Published on Nov 26, 2023

Salmonella is the most frequently reported cause of foodborne illnesses, causing an estimated 1.35 million cases in the U.S. alone. The bacteria can cause food poisoning that can lead to symptoms like diarrhea, stomach pain or cramps, and fever — which may take up to a few days to appear.

People commonly get infected by salmonella through contaminated food, which includes raw or undercooked meat, poultry, and dairy, as well as fruits and vegetables like diced onions and cantaloupes.

While the infection is usually mild and lasts for 4 to 7 days, some people can experience more serious symptoms — with an estimated 26,000 hospitalizations and over 400 people deaths from salmonella every year, according to the CDC.

People at risk of a serious infection include:

  • children under 5
  • adults 65 and older
  • people with compromised immune systems (due to HIV/AIDS, cancer treatment, or chronic health conditions like diabetes)
  • people with inflammatory bowel disease (IBD) such as ulcerative colitis or Crohn’s disease
  • someone who recently took antibiotics

Preventing salmonella can be tough since its carriers look and smell normal.

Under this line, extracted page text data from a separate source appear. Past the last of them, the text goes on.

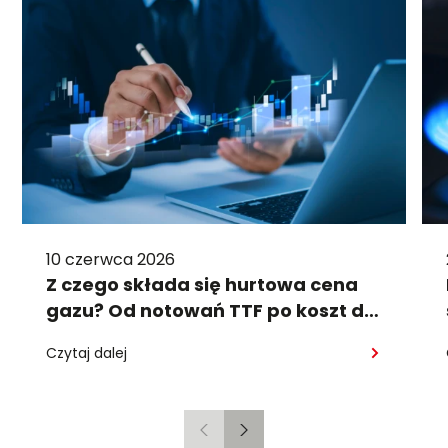
10 czerwca 2026
Z czego składa się hurtowa cena
gazu? Od notowań TTF po koszt dla
firmy
Czytaj dalej
Poprzedni
Następny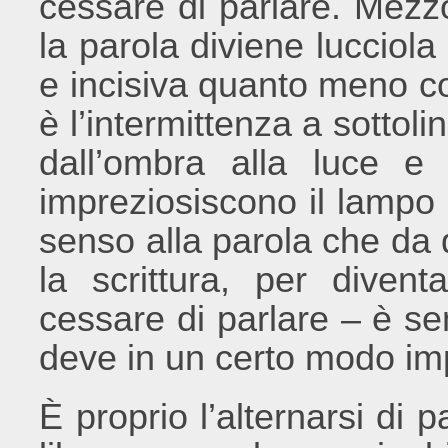
cessare di parlare. Mezzo
la parola diviene lucciol
e incisiva quanto meno co
è l’intermittenza a sottol
dall’ombra alla luce e
impreziosiscono il lampo e
senso alla parola che da 
la scrittura, per dive
cessare di parlare – è s
deve in un certo modo imp
È proprio l’alternarsi di p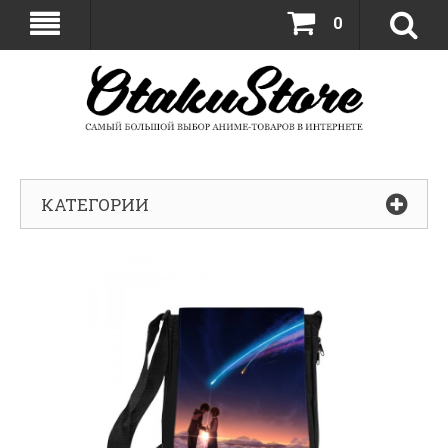
0
КАТЕГОРИИ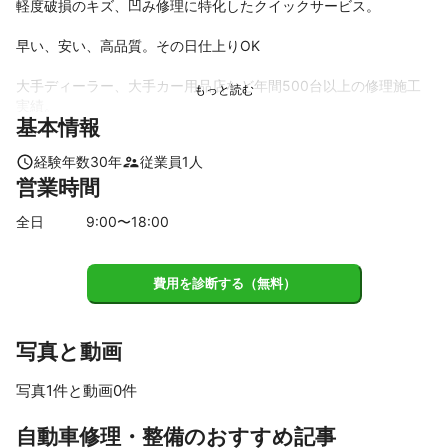
軽度破損のキズ、凹み修理に特化したクイックサービス。　

早い、安い、高品質。その日仕上りOK

大手ディーラー、大手カー用品店など年間500台以上の修理施工
実績。　　
基本情報
アピールポイント
キズ、凹みのサイズ、損傷箇所で簡単な見積もりできます。

経験年数
30
年
従業員
1
人
営業時間
業務多忙につき完全予約制になります。
全日
9
:00〜
18
:00
費用を診断する（無料）
写真と動画
写真1件と動画0件
自動車修理・整備のおすすめ記事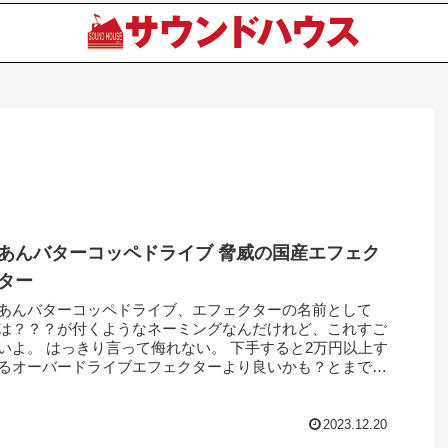
あんバターコッペドライブ 脅威の国産エフェク
ター
あんバターコッペドライブ、エフェクターの名前として
は？？？が付くようなネーミングなんだけれど、これすご
いよ。 はっきり言って侮れない。 下手すると2万円以上す
るオーバードライブエフェクターより良いかも？とまで思
わせてくれる国産のエフェクター...
2023.12.20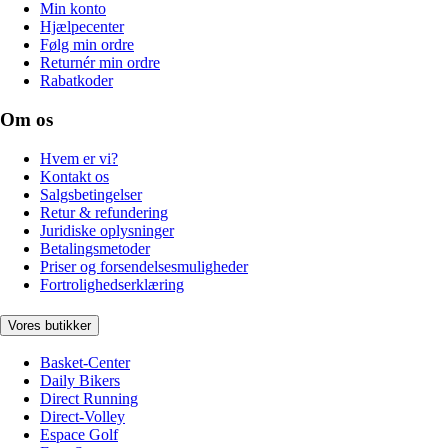
Min konto
Hjælpecenter
Følg min ordre
Returnér min ordre
Rabatkoder
Om os
Hvem er vi?
Kontakt os
Salgsbetingelser
Retur & refundering
Juridiske oplysninger
Betalingsmetoder
Priser og forsendelsesmuligheder
Fortrolighedserklæring
Vores butikker
Basket-Center
Daily Bikers
Direct Running
Direct-Volley
Espace Golf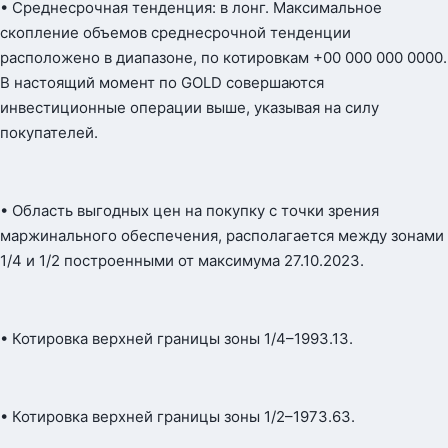
• Среднесрочная тенденция: в лонг. Максимальное
скопление объемов среднесрочной тенденции
расположено в диапазоне, по котировкам +00 000 000 0000.
В настоящий момент по GOLD совершаются
инвестиционные операции выше, указывая на силу
покупателей.
• Область выгодных цен на покупку с точки зрения
маржинального обеспечения, располагается между зонами
1/4 и 1/2 построенными от максимума 27.10.2023.
• Котировка верхней границы зоны 1/4–1993.13.
• Котировка верхней границы зоны 1/2–1973.63.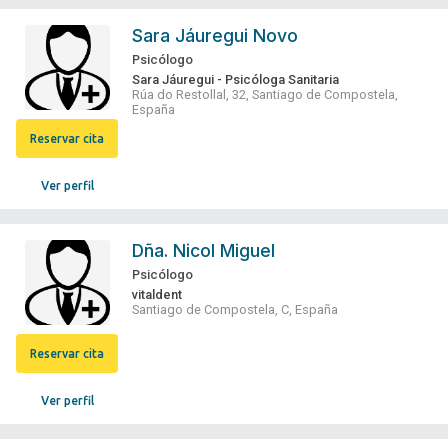
Sara Jáuregui Novo
Psicólogo
Sara Jáuregui - Psicóloga Sanitaria
Rúa do Restollal, 32, Santiago de Compostela,
España
Reservar cita
Ver perfil
Dña.
Nicol Miguel
Psicólogo
vitaldent
Santiago de Compostela, C, España
Reservar cita
Ver perfil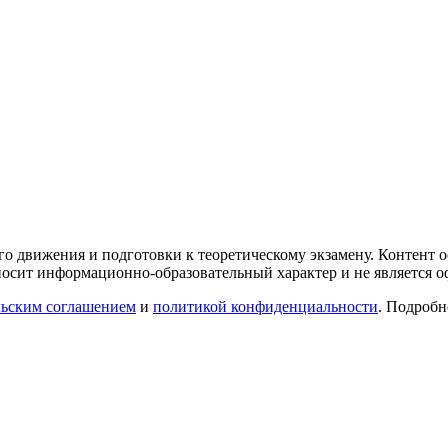
го движения и подготовки к теоретическому экзамену. Контент
осит информационно-образовательный характер и не является 
льским соглашением
и
политикой конфиденциальности
. Подроб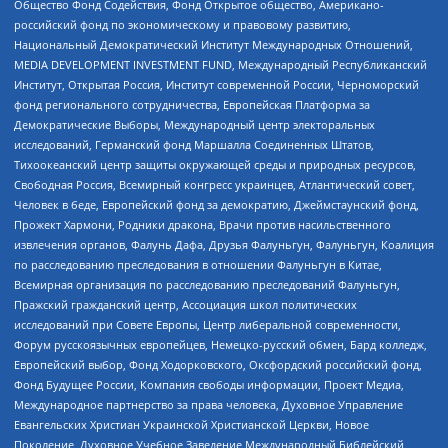
Общество Фонд Содействия, Фонд Открытое общество, Американо-
российский фонд по экономическому и правовому развитию,
Национальный Демократический Институт Международных Отношений,
MEDIA DEVELOPMENT INVESTMENT FUND, Международный Республиканский
Институт, Открытая Россия, Институт современной России, Черноморский
фонд регионального сотрудничества, Европейская Платформа за
Демократические Выборы, Международный центр электоральных
исследований, Германский фонд Маршалла Соединенных Штатов,
Тихоокеанский центр защиты окружающей среды и природных ресурсов,
Свободная Россия, Всемирный конгресс украинцев, Атлантический совет,
Человек в беде, Европейский фонд за демократию, Джеймстаунский фонд,
Прожект Хармони, Родники дракона, Врачи против насильственного
извлечения органов, Фалунь Дафа, Друзья Фалуньгун, Фалуньгун, Коалиция
по расследованию преследования в отношении Фалуньгун в Китае,
Всемирная организация по расследованию преследований Фалуньгун,
Пражский гражданский центр, Ассоциация школ политических
исследований при Совете Европы, Центр либеральной современности,
Форум русскоязычных европейцев, Немецко-русский обмен, Бард колледж,
Европейский выбор, Фонд Ходорковского, Оксфордский российский фонд,
Фонд Будущее России, Компания свободы информации, Проект Медиа,
Международное партнерство за права человека, Духовное Управление
Евангельских Христиан Украинской Христианской Церкви, Новое
Поколение, Духовное Учебное Заведение Международный Библейский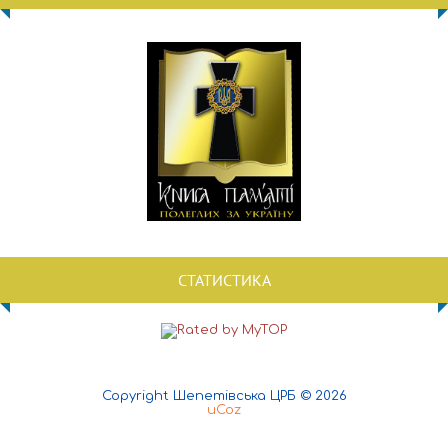
СТАТИСТИКА
Copyright Шепетівська ЦРБ © 2026
uCoz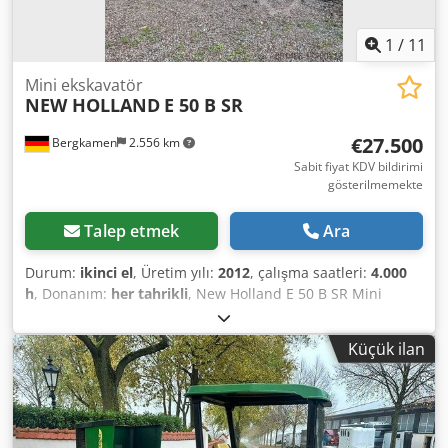
1
/
11
Mini ekskavatör
NEW HOLLAND
E 50 B SR
€27.500
Bergkamen
2.556 km
Sabit fiyat KDV bildirimi
gösterilmemekte
Talep etmek
Ara
Durum:
ikinci el
, Üretim yılı:
2012
, çalışma saatleri:
4.000
h
, Donanım:
her tahrikli
, New Holland E 50 B SR Mini
Ekskavatör. * Çalışma ağırlığı: 4945 kg * Klima * Üretim yılı:
2012 * Saat: 4000 * Makine çok iyi durumda Crjdsup R
Küçük ilan
Uujpfx Ab Ajf * Hemen kullanıma hazır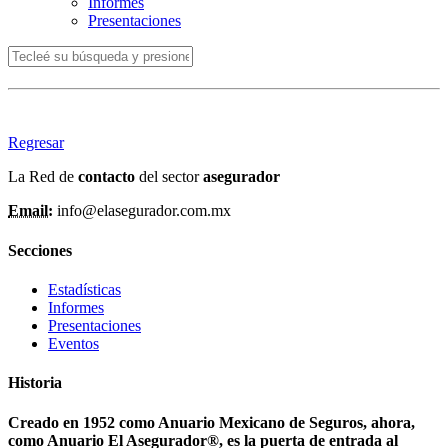
Informes
Presentaciones
Regresar
La Red de
contacto
del sector
asegurador
Email:
info@elasegurador.com.mx
Secciones
Estadísticas
Informes
Presentaciones
Eventos
Historia
Creado en 1952 como Anuario Mexicano de Seguros, ahora,
como Anuario El Asegurador®, es la puerta de entrada al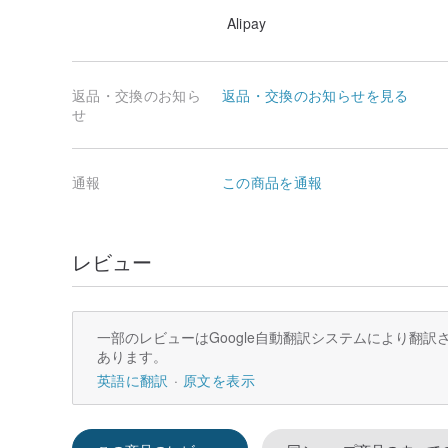
Alipay
返品・交換のお知ら
返品・交換のお知らせを見る
せ
通報
この商品を通報
レビュー
一部のレビューはGoogle自動翻訳システムにより翻
あります。
英語に翻訳
原文を表示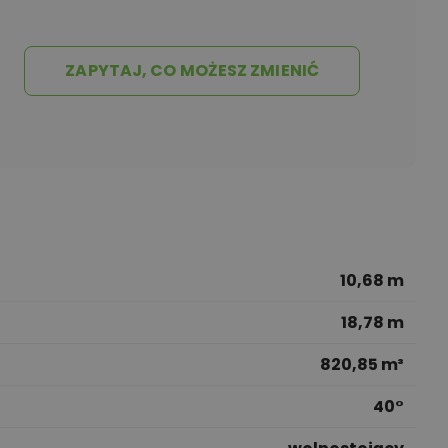
ZAPYTAJ, CO MOŻESZ ZMIENIĆ
10,68 m
18,78 m
820,85 m³
40°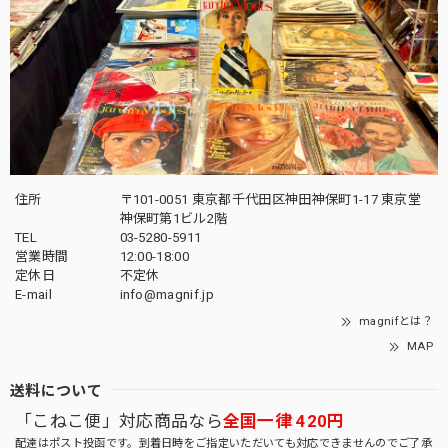
住所
〒101-0051 東京都千代田区神田神保町1-17 東京堂
神保町第1ビル2階
TEL
03-5280-5911
営業時間
12:00-18:00
定休日
不定休
E-mail
info@magnif.jp
magnifとは？
MAP
送料について
「こねこ便」対応商品なら
全国一律 420円
配達はポスト投函です。到着日時をご指定いただいても対応できませんのでご了承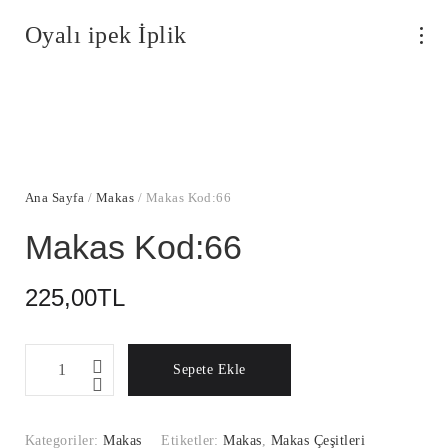
Oyalı ipek İplik
Ana Sayfa
/
Makas
/ Makas Kod:66
Makas Kod:66
225,00
TL
Makas
Sepete Ekle
Kod:66
Miktar
Kategoriler:
Makas
Etiketler:
Makas
,
Makas Çeşitleri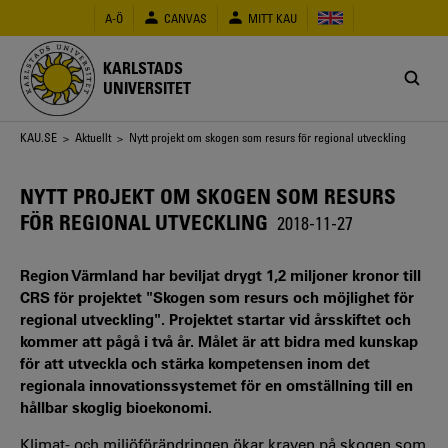
Hoppa
A-Ö
CANVAS
MITT KAU
till
huvudinnehåll
KARLSTADS
UNIVERSITET
Länkstig
KAU.SE
>
Aktuellt
> Nytt projekt om skogen som resurs för regional utveckling
NYTT PROJEKT OM SKOGEN SOM RESURS
FÖR REGIONAL UTVECKLING
2018-11-27
Region Värmland har beviljat drygt 1,2 miljoner kronor till
CRS för projektet "Skogen som resurs och möjlighet för
regional utveckling". Projektet startar vid årsskiftet och
kommer att pågå i två år. Målet är att bidra med kunskap
för att utveckla och stärka kompetensen inom det
regionala innovationssystemet för en omställning till en
hållbar skoglig bioekonomi.
Klimat- och miljöförändringen ökar kraven på skogen som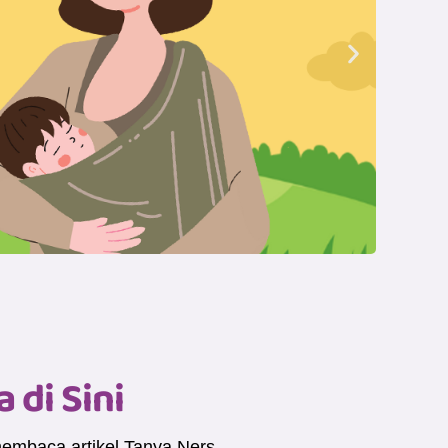
di Sini
membaca artikel Tanya Ners.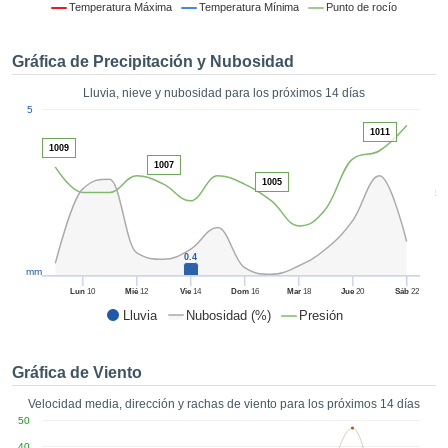
 mediante
Temperatura Máxima
Temperatura Mínima
Punto de rocío
tecnologías
nos permite
Gráfica de Precipitación y Nubosidad
r nuestra
para seguir
Lluvia, nieve y nubosidad para los próximos 14 días
e contenido
1
5
estándares
ACEPTAR
1011
 sin coste.
Y
1009
CONTINUAR
1007
 el botón
1005
continuar",
5
ceder a la
CONFIGURACIÓN
tando la
n de todas
0.4
s, ya sean
mm
de nuestros
Lun
10
Mié
12
Vie
14
Dom
16
Mar
18
Jue
20
Sáb
22
 que nos
Lluvia
Nubosidad (%)
Presión
ten el
 y análisis
tamiento en
Gráfica de Viento
b, así como
r un perfil
Velocidad media, dirección y rachas de viento para los próximos 14 días
ico para
50
ublicidad y
40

  • Always wash your hands after coming in contact with animals.
  • Besides meat and poultry, the infection can also spread through “processed foods, such as nut butters, frozen pot pies, chicken nuggets, and stuffed chicken entrees,” the CDC notes.
  • Ensure that your food is cooked to a high enough temperature before eating, and refrigerate food as quickly as you can as warmth promotes ideal breeding grounds for bacteria.
  • After cooking your meat, wash your hands, disinfect surfaces that could have been contaminated, and don’t use cutting boards or plates that touch raw items without washing.

The infection typically clears up on its own, although the CDC recommends contacting a medical professional if:

  • you have a fever above 102 degrees
  • your diarrhea lasts for more than three days or becomes bloody
  • you experience prolonged vomiting
  • you’re experiencing dehydration

The CDC asks people to avoid eating raw cookie dough and uncooked meats and stop kissing animals all the time.